A pesar de que el libro tuvo dos ediciones, cierta repercusión y buen ojo —entre los participantes había autores como Manuel Vilas o Agustín Fernández Mallo, antes de que escribieran Los inmortales o Nocilla Dream—, como sucede con la mayoría de los libros, no tardó en desaparecer de la circulación, sepultado por pilas de best-sellers, trilogías y novelas escritas por presentadores de televisión y cocineros.
Sin embargo, pocos meses después, en uno de aquellos spam que recibía regularmente en mi correo electrónico volví a toparme con la ilustración de la portada. En esta ocasión no se trataba de un email de un banco del que nunca había sido cliente pidiéndome que confirmara los datos de mi cuenta, ni de un mensaje en cadena que debía mandar a diez personas si no quería que me pasara algo horrible, sino de publicidad de unas pastillas contra la resaca (de ahí la elección de la imagen). Por supuesto, en el mensaje no se mencionaba en ningún momento la autoría de la ilustración ni que era la portada de nuestro libro.
Nosotros decidimos tomárnoslo con buen humor y escribir a la empresa que distribuía aquellas pastillas, comunicándoles que no emprenderíamos acciones legales contra ellos si citaban los créditos del dibujo y, sobre todo, si nos enviaban algunas cajas de pastillas para repartir entre los participantes de la antología, dado que éramos todos bastante borrachuzos. Las pastillas, además, según rezaba la publicidad, eran la pera, se llamaban RU-21, y las utilizaba la KGB para que los espías se mantuvieran sobrios mientras invitaban a vodka a las personas de las que querían obtener información.
Sorprendentemente, la empresa accedió a nuestra petición, y aún tuvieron el valor de pedirnos permiso para incluir en su catálogo nuestro libro. Y todos tan contentos.

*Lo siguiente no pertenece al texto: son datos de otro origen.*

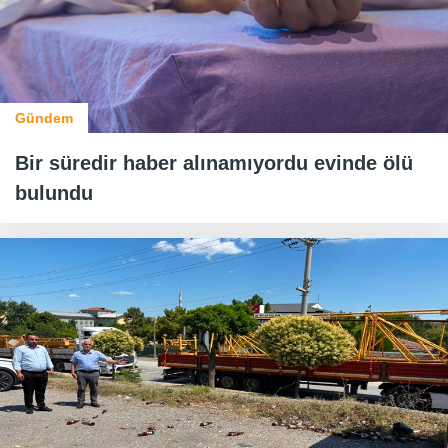
Gündem
Bir süredir haber alınamıyordu evinde ölü
bulundu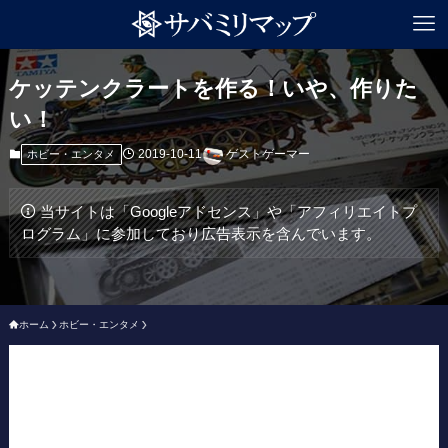
ケッテンクラートを作る！いや、作りた
い！
2019-10-11
ゲストゲーマー
ホビー・エンタメ
当サイトは「Googleアドセンス」や「アフィリエイトプ
ログラム」に参加しており広告表示を含んでいます。
ホーム
ホビー・エンタメ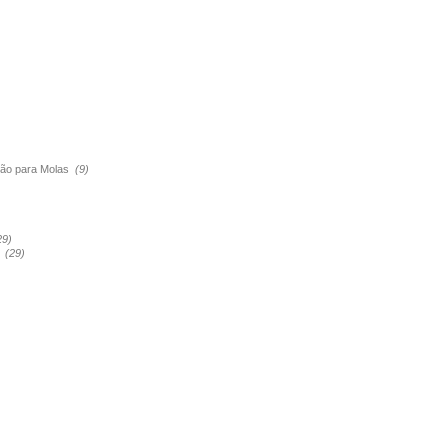
são para Molas
(9)
29)
a
(29)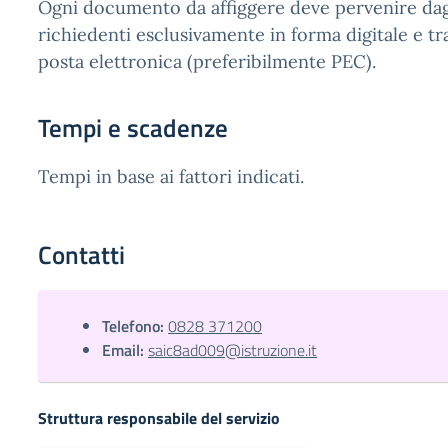
Ogni documento da affiggere deve pervenire dagl
richiedenti esclusivamente in forma digitale e t
posta elettronica (preferibilmente PEC).
Tempi e scadenze
Tempi in base ai fattori indicati.
Contatti
Telefono:
0828 371200
Email:
saic8ad009@istruzione.it
Struttura responsabile del servizio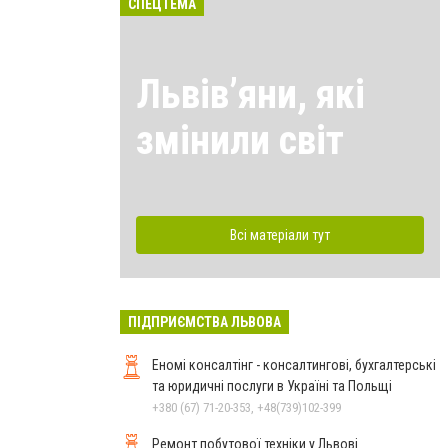
СПЕЦТЕМА
Львівʼяни, які
змінили світ
Всі матеріали тут
ПІДПРИЄМСТВА ЛЬВОВА
Еномі консалтінг - консалтингові, бухгалтерські
та юридичні послуги в Україні та Польщі
+380 (67) 71-20-353, +48(739)102-399
Ремонт побутової техніки у Львові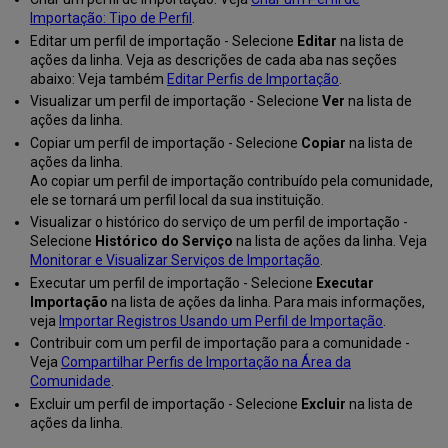
e/ou
Importação: Tipo de Perfil
.
Misto
Editar um perfil de importação - Selecione
Editar
na lista de
Criar
ações da linha. Veja as descrições de cada aba nas seções
um
abaixo: Veja também
Editar Perfis de Importação
.
Perfil
Visualizar um perfil de importação - Selecione
Ver
na lista de
de
ações da linha.
Importação:
Copiar um perfil de importação - Selecione
Copiar
na lista de
Exemplos
ações da linha.
de
Ao copiar um perfil de importação contribuído pela comunidade,
Uso
ele se tornará um perfil local da sua instituição.
Exemplo
Visualizar o histórico do serviço de um perfil de importação -
de
Selecione
Histórico do Serviço
na lista de ações da linha. Veja
Uso:
Monitorar e Visualizar Serviços de Importação
.
Criar
Executar um perfil de importação - Selecione
Executar
um
Importação
na lista de ações da linha. Para mais informações,
Perfil
veja
Importar Registros Usando um Perfil de Importação
.
UNIMARC
Contribuir com um perfil de importação para a comunidade -
Exemplo
Veja
Compartilhar Perfis de Importação na Área da
de
Comunidade
.
Uso:
Criar
Excluir um perfil de importação - Selecione
Excluir
na lista de
um
ações da linha.
Perfil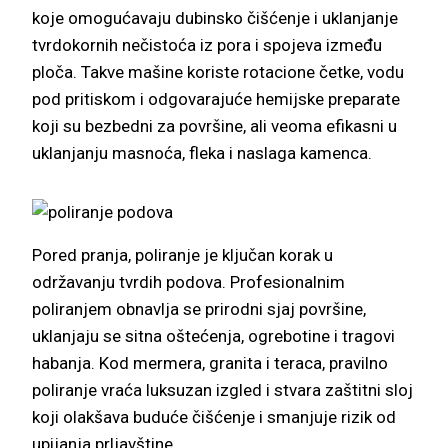
koje omogućavaju dubinsko čišćenje i uklanjanje
tvrdokornih nečistoća iz pora i spojeva između
ploča. Takve mašine koriste rotacione četke, vodu
pod pritiskom i odgovarajuće hemijske preparate
koji su bezbedni za površine, ali veoma efikasni u
uklanjanju masnoća, fleka i naslaga kamenca.
Pored pranja, poliranje je ključan korak u
održavanju tvrdih podova. Profesionalnim
poliranjem obnavlja se prirodni sjaj površine,
uklanjaju se sitna oštećenja, ogrebotine i tragovi
habanja. Kod mermera, granita i teraca, pravilno
poliranje vraća luksuzan izgled i stvara zaštitni sloj
koji olakšava buduće čišćenje i smanjuje rizik od
upijanja prljavštine.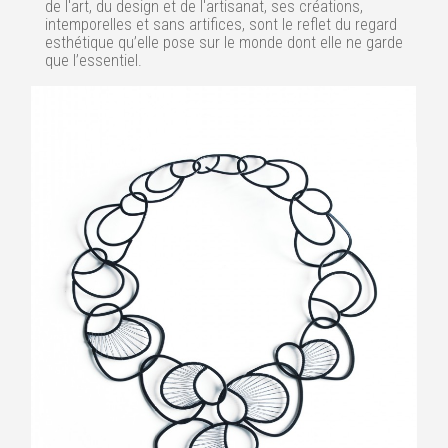
de l'art, du design et de l'artisanat, ses créations,
intemporelles et sans artifices, sont le reflet du regard
esthétique qu’elle pose sur le monde dont elle ne garde
que l’essentiel.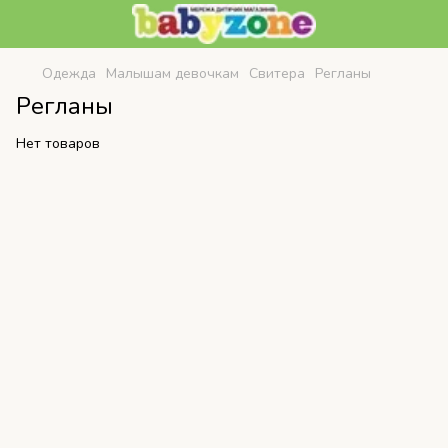
Одежда
Малышам девочкам
Свитера
Регланы
Регланы
Нет товаров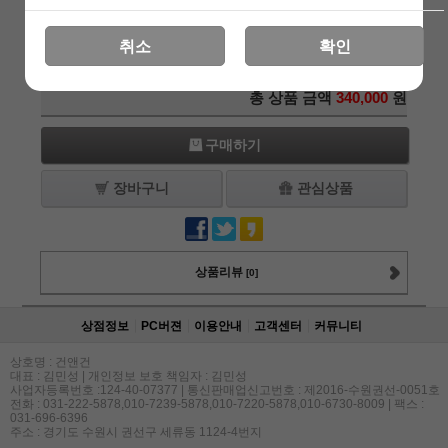
ET OGL 알루미늄 블랙
340,000
원
+1
-1
취소
확인
레드 레이져, IR, 라이트
총 상품 금액
340,000
원
구매하기
장바구니
관심상품
상품리뷰
[0]
상점정보
PC버젼
이용안내
고객센터
커뮤니티
상호명 : 건앤건
대표 : 김민성 | 개인정보 보호 책임자 : 김민성
사업자등록번호 :124-40-07377 | 통신판매업신고번호 : 제2016-수원권선-0051호
전화 : 031-222-5878,010-7239-5878,010-7220-5878,010-6730-8009 | 팩스 :
031-696-6396
주소 : 경기도 수원시 권선구 세류동 1124-4번지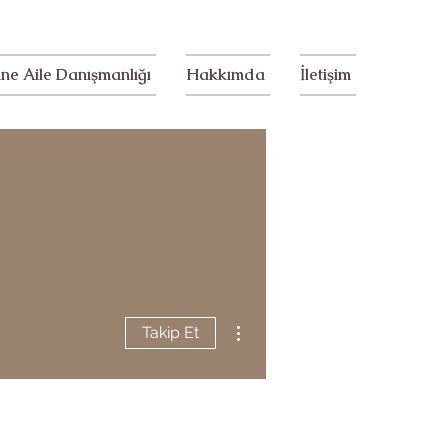
ine Aile Danışmanlığı
Hakkımda
İletişim
Diğer Eylemler
Takip Et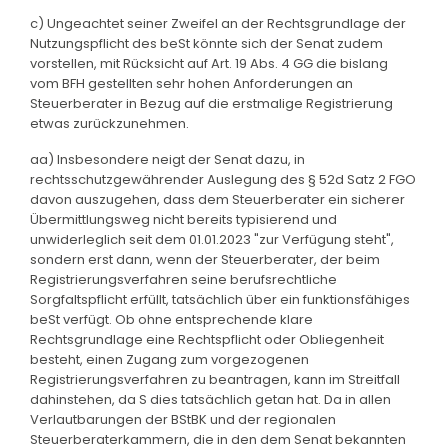
c) Ungeachtet seiner Zweifel an der Rechtsgrundlage der
Nutzungspflicht des beSt könnte sich der Senat zudem
vorstellen, mit Rücksicht auf Art. 19 Abs. 4 GG die bislang
vom BFH gestellten sehr hohen Anforderungen an
Steuerberater in Bezug auf die erstmalige Registrierung
etwas zurückzunehmen.
aa) Insbesondere neigt der Senat dazu, in
rechtsschutzgewährender Auslegung des § 52d Satz 2 FGO
davon auszugehen, dass dem Steuerberater ein sicherer
Übermittlungsweg nicht bereits typisierend und
unwiderleglich seit dem 01.01.2023 "zur Verfügung steht",
sondern erst dann, wenn der Steuerberater, der beim
Registrierungsverfahren seine berufsrechtliche
Sorgfaltspflicht erfüllt, tatsächlich über ein funktionsfähiges
beSt verfügt. Ob ohne entsprechende klare
Rechtsgrundlage eine Rechtspflicht oder Obliegenheit
besteht, einen Zugang zum vorgezogenen
Registrierungsverfahren zu beantragen, kann im Streitfall
dahinstehen, da S dies tatsächlich getan hat. Da in allen
Verlautbarungen der BStBK und der regionalen
Steuerberaterkammern, die in den dem Senat bekannten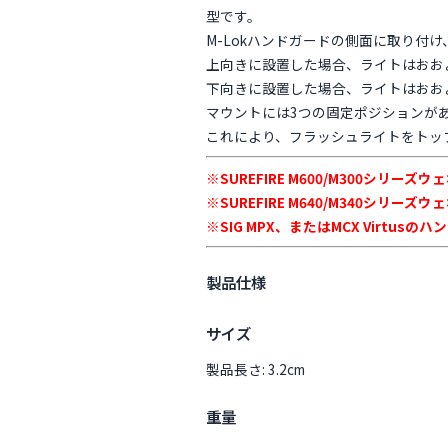
型です。
M-Lokハンドガードの側面に取り付
上向きに設置した場合、ライトはおおよ
下向きに設置した場合、ライトはおおよ
マウントには3つの固定ポジションが
これにより、フラッシュライトをトッ
※SUREFIRE M600/M300シリーズ
※SUREFIRE M640/M340シリ
※SIG MPX、またはMCX Virtus
製品仕様
サイズ
製品長さ: 3.2cm
重量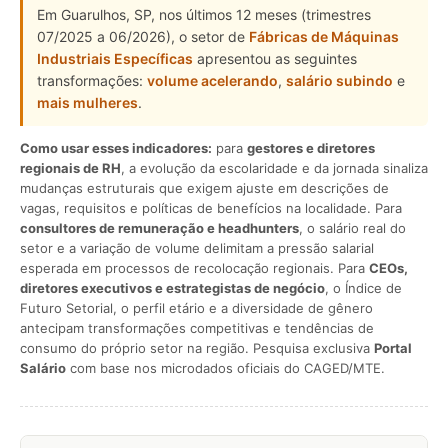
Em Guarulhos, SP, nos últimos 12 meses (trimestres
07/2025 a 06/2026), o setor de
Fábricas de Máquinas
Industriais Específicas
apresentou as seguintes
transformações:
volume acelerando
,
salário subindo
e
mais mulheres
.
Como usar esses indicadores:
para
gestores e diretores
regionais de RH
, a evolução da escolaridade e da jornada sinaliza
mudanças estruturais que exigem ajuste em descrições de
vagas, requisitos e políticas de benefícios na localidade. Para
consultores de remuneração e headhunters
, o salário real do
setor e a variação de volume delimitam a pressão salarial
esperada em processos de recolocação regionais. Para
CEOs,
diretores executivos e estrategistas de negócio
, o Índice de
Futuro Setorial, o perfil etário e a diversidade de gênero
antecipam transformações competitivas e tendências de
consumo do próprio setor na região. Pesquisa exclusiva
Portal
Salário
com base nos microdados oficiais do CAGED/MTE.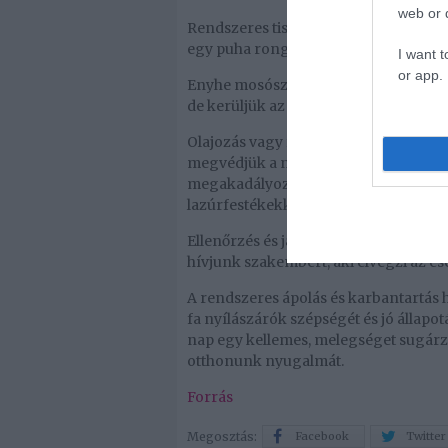
web or d
Rendszeres tisztítás: A fából készült
egy puha ronggyal vagy szivaccsal, ho
I want t
or app.
Enyhe mosószert használjunk: Ha szü
de kerüljük az erős vegyszereket, mert 
Olajozás vagy festés: A fa ablakkerete
megvédjük a nedvességtől és a környez
megakadályozza a fa kiszáradását és 
lazúrfestékekkel akár új színt is adh
Ellenőrzés és javítás: Időnként ellenő
hívjunk szakembert, aki elvégzi az ese
A rendszeres ápolás és karbantartás 
fa nyílászárók szépségét és jó álla
nap egy kellemes, melegséget sugárz
otthonunk nyugalmát.
Forrás
Megosztás:
Facebook
Twitter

Yo, por mi parte me conformé con el tamaño de mi picha, actualicé el antivirus y mi vida dejó de ser intensa y divertida (a veces contestaba a los spam, por ejemplo, enviaba la foto de algún imputado del Partido Popular y le ponía “curriculum” al nombre del archivo, cuando me escribían para decirme que me daban un trabajo en el que en dos semanas iba a ganar montañas de dinero sin dar ni golpe). En cuanto a las pastillas, todavía las guardo, intactas. Nunca he hecho uso de ellas, no porque no haya habido motivos, sino porque nunca he tenido cuerpo de espía ruso, que como todo el mundo sabe nunca se emborrachan pero cagan de color verde.